Hoje a lo largo na cidade grande
Quando vagueio a procurar por mim
Me dou de conta assoviando a esmo
E me interrompo sem chegar ao fim
A minha copla de assoviar solito
Tropeando ruas numa relembrança
É aquela mesma que meu pai trazia
Que estranhamente me deixou de herança
Copla de Assoviar Solito
Luís Carlos Borges.
E era assim meu pai, querendo caminhar e conversar, quando realmente não se podia. As horas eram outras. Estavam comprometidas. Eram horas de tirar água da cisterna, hora de acender fogo para esquentar água para o banho, ou hora da capina, só assim para vencer o mato que embora rasteiro, insistia em crescer na frente de casa. E lá vinha ele, querendo conversar e me ouvir. E lá vinha ele a me convencer que eu tinha direito igual aos meus irmãos, e pior que isso, ficava me convencendo que eu tinha, apesar dos meus jovens doze anos, direito a emitir opinião, direito de pensar, e também como meus irmãos, direito de caminhar ao lado dele na rua de casa, subindo e descendo a mesma rua, a falar do dia, dos livros…da vida.

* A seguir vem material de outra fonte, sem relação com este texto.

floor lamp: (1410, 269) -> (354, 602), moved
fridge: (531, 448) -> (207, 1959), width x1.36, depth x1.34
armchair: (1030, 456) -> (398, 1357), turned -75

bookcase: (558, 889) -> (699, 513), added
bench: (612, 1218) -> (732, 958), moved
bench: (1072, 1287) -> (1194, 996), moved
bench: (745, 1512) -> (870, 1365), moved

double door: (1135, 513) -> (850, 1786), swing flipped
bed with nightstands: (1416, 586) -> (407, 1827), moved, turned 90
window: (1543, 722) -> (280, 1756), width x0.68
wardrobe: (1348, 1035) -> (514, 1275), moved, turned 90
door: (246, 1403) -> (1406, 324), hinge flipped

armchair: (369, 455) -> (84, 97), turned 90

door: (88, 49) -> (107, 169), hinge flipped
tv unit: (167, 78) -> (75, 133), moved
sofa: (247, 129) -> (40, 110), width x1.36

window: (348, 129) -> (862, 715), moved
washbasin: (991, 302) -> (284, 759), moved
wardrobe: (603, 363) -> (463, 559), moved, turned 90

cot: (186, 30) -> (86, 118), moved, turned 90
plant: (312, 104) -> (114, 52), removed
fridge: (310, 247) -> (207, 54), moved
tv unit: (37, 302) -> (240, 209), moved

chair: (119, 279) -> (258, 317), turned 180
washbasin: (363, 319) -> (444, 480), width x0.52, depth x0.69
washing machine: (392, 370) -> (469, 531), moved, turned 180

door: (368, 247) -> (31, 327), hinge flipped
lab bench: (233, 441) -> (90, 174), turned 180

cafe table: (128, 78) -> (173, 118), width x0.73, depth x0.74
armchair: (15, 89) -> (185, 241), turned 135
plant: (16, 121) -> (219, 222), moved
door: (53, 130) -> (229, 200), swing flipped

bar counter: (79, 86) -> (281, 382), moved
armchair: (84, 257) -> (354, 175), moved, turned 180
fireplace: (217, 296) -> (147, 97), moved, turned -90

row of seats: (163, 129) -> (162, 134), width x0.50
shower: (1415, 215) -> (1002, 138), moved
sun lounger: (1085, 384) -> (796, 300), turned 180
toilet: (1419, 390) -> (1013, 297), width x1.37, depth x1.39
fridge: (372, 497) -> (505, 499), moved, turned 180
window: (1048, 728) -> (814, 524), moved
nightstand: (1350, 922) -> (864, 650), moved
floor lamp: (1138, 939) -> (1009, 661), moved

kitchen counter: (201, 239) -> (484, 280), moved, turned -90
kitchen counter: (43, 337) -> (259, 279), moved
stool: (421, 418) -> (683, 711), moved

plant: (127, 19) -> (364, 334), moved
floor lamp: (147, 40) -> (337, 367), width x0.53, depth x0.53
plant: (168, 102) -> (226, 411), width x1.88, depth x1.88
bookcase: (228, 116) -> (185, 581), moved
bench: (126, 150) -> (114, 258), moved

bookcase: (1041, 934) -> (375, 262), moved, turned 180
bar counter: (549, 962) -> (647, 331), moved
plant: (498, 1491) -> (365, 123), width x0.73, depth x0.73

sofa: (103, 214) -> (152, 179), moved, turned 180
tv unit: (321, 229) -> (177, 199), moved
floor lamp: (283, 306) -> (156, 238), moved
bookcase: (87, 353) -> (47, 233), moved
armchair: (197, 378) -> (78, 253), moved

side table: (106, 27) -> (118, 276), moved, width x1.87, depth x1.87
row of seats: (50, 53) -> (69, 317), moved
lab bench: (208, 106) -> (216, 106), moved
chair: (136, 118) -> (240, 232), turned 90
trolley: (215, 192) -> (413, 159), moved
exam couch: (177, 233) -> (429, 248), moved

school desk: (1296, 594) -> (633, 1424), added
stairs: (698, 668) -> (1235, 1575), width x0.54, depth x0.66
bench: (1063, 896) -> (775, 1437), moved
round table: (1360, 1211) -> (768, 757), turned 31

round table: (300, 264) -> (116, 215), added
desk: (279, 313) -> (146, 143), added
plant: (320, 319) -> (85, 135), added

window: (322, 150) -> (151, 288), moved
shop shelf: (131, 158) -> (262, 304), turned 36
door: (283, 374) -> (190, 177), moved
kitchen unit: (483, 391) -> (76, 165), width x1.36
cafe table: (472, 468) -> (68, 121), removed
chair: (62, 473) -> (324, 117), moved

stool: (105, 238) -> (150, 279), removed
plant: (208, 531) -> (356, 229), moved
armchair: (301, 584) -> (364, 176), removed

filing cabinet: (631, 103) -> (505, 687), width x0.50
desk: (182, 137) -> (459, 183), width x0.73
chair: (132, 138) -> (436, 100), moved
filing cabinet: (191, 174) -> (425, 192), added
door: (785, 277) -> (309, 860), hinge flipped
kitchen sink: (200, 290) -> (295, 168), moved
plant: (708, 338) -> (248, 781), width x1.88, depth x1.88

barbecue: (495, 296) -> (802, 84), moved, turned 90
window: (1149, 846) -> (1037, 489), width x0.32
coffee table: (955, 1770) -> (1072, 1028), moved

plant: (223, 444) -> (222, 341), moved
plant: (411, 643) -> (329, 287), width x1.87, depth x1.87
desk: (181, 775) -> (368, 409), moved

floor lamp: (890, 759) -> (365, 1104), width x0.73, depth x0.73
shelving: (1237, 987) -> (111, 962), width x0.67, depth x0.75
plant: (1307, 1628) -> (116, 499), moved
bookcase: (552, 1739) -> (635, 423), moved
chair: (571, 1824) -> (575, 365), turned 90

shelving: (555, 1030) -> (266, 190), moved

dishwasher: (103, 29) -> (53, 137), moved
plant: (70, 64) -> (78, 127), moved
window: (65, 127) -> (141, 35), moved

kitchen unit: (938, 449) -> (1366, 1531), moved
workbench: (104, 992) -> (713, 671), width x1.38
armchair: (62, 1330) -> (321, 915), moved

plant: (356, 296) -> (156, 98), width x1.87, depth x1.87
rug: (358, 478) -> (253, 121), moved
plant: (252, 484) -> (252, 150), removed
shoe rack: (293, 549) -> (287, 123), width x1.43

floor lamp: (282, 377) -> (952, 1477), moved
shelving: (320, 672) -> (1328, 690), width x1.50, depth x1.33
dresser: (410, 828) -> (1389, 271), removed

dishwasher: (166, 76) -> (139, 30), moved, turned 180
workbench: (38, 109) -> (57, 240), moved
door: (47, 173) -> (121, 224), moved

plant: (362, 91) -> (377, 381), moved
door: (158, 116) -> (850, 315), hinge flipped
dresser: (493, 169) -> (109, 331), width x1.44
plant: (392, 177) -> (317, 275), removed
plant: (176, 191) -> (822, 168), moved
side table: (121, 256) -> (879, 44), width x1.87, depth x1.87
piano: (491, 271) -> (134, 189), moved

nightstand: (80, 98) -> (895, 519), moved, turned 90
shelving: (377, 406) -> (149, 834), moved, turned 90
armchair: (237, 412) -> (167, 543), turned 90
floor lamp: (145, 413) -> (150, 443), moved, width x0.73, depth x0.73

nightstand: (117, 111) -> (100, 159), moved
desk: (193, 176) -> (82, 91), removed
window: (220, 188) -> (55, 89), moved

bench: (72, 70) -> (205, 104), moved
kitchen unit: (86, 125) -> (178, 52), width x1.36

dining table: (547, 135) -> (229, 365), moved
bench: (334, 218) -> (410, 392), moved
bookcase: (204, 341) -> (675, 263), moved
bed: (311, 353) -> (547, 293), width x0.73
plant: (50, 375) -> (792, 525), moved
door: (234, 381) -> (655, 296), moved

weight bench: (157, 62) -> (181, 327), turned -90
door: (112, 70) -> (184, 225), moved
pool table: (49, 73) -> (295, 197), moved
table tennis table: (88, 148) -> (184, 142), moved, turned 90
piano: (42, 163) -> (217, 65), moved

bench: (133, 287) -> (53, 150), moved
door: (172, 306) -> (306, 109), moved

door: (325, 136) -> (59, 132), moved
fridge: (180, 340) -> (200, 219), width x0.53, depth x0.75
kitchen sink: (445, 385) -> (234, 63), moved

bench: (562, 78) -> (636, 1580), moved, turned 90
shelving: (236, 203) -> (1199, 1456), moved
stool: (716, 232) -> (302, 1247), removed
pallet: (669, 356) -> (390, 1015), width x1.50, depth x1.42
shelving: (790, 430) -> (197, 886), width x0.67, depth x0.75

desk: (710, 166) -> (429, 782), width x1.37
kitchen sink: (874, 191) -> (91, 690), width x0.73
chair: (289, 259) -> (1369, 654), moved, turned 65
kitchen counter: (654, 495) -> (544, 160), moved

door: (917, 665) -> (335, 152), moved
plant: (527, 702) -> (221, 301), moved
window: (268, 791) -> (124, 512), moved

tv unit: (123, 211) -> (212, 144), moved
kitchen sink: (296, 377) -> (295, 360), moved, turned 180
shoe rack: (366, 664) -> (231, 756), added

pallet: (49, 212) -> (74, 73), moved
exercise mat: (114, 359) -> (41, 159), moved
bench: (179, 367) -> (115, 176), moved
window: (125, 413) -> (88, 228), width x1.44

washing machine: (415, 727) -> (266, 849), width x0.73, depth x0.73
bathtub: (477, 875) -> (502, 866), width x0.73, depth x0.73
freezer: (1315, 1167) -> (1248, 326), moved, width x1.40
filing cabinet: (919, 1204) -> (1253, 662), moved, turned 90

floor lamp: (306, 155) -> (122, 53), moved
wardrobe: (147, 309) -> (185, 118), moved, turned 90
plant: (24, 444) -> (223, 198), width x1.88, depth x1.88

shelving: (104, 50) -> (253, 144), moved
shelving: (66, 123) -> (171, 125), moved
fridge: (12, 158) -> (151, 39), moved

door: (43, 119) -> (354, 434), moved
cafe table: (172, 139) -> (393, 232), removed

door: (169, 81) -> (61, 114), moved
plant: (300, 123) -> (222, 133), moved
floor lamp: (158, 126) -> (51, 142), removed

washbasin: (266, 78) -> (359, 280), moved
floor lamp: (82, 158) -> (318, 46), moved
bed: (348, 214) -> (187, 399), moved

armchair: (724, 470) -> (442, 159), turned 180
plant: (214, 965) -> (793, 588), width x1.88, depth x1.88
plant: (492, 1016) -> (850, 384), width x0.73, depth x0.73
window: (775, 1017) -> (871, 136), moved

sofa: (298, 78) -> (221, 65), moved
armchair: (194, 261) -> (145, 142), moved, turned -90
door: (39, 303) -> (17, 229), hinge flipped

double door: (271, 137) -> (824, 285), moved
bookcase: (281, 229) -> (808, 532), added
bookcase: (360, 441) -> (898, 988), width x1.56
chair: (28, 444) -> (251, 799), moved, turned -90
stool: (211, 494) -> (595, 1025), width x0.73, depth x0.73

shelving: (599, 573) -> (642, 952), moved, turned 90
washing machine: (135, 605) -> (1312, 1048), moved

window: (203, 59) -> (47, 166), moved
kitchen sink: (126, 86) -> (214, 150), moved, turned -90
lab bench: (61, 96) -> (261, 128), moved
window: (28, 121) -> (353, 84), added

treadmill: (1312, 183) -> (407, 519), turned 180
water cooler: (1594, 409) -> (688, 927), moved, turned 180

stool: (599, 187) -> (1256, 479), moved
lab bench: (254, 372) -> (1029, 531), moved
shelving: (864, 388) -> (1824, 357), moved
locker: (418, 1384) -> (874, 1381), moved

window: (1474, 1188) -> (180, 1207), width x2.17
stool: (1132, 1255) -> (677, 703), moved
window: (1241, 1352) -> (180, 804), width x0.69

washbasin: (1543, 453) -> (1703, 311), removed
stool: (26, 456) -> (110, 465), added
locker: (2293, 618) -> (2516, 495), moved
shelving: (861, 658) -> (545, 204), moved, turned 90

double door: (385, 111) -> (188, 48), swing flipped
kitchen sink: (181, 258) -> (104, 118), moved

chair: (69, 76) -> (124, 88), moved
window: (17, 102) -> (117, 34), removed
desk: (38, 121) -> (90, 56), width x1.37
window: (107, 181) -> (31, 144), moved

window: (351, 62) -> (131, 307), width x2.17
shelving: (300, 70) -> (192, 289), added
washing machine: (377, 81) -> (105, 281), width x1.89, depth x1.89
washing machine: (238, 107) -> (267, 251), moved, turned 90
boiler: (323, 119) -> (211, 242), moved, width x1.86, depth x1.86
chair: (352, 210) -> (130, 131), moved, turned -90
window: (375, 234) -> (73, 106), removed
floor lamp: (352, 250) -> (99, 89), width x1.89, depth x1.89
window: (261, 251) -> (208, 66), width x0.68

E foi assim, que bem cedo, aprendi que apesar de ser criança, apesar de ser mulher… eu tinha direitos e dentre esses direitos, tinha o direito de ir e vir, de andar, de caminhar. Direito de conhecer o mundo, andar, ir e vir, acompanhada de quem eu escolhesse, ou mesmo ir e vir sozinha com meus entreveros.
A vida passa, o hábito fica e o hábito nos faz. Querendo ou não, o ir e vir que foi inserido em meu legado, passaram a ser um bem meu, que eu não quis esperar por herança, mas já quis apossar de pronto. E isso acabou me fazendo um pouco sem terra e um pouco pertencente a cada lugar em que vivi.
E aí nos perguntam por que sermos advogados criminalistas. Não nos culpe. Na vida de cada um de nós, deve ter havido um pai nos fazendo acreditar que tínhamos o direito de ir e vir. De seguir adiante. E quando alguém não anda, ou não pode andar, isso nos dói de forma pessoal, de forma plena, pois o direito de ir e vir, para nós é quase sagrado.
Que se façam então como nas guerras. Matem os pais! Matem os pais e já não teremos quem saia a caminhar pensando. Matem os pais e já não teremos mais crianças pedalando a esmo desde a mais tenra idade. Matem os pais e as mães não terão tempo de serem mães, pois terão que ser pais.
Mas, se não puderem matar os pais. Deixem os filhos sem saber quem são eles, e em pouco tempo, as louças sujas empilhadas na pia, serão mais importantes que ouvir uma boa música, falar de política ou assistir uma partida de futebol.